The company reported Rs 1,557 crore in earnings before interest, taxes, depreciation and ammortisation (EBITDA) in the second quarter of the current financial year, as against Rs 1,267.3 crore in the year-ago period.
Its EBITDA margin stood at 27 percent in the September quarter, as against 25.9 percent a year ago.
Analysts had estimated Dr Reddy's Laboratories' EBITDA at Rs 1,178.9 crore and EBITDA margin at 22.8 percent.
"I am pleased with the improvement in the financial performance across our businesses. While we continue to strengthen our core businesses of generics and APls, we are also making investments in our long-term growth drivers and deeper innovation capabilities," said GV Prasad, Co-Chairman and MD, Dr Reddy's Laboratories.

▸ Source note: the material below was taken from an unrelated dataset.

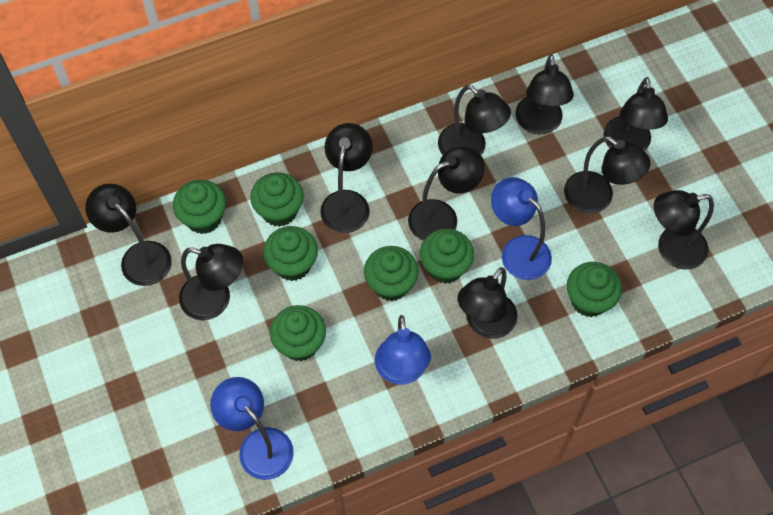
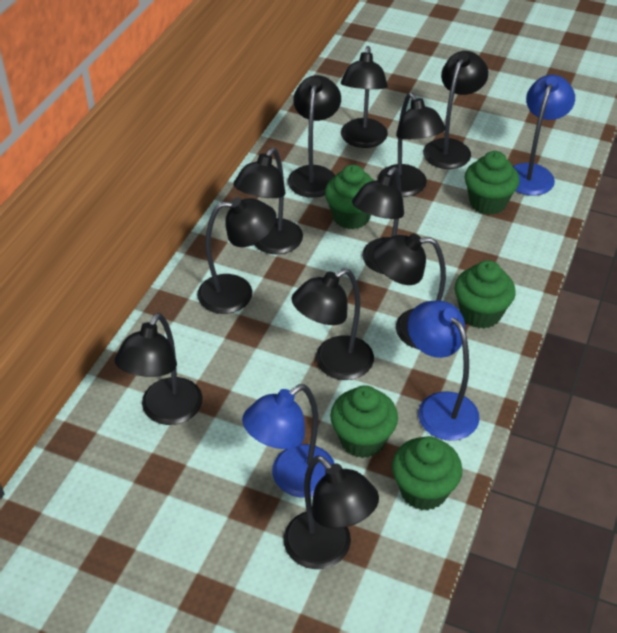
black lamp: 10 -> 11
green cupcake: 7 -> 5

The global generics business saw growth of 19 percent. Revenue from the North American unit rose three percent on year. The European business rose 10 percent.
Dr Reddy's posted 25 percent year-on-year growth in its India business. The emerging markets unit saw growth of 50 percent.
Dr Reddy's shares clocked sharp gains after the earnings announcement. The stock traded 4.5 percent higher at Rs 4,780 apiece on BSE. The headline Sensex index was down 0.8 percent amid highly volatile trade.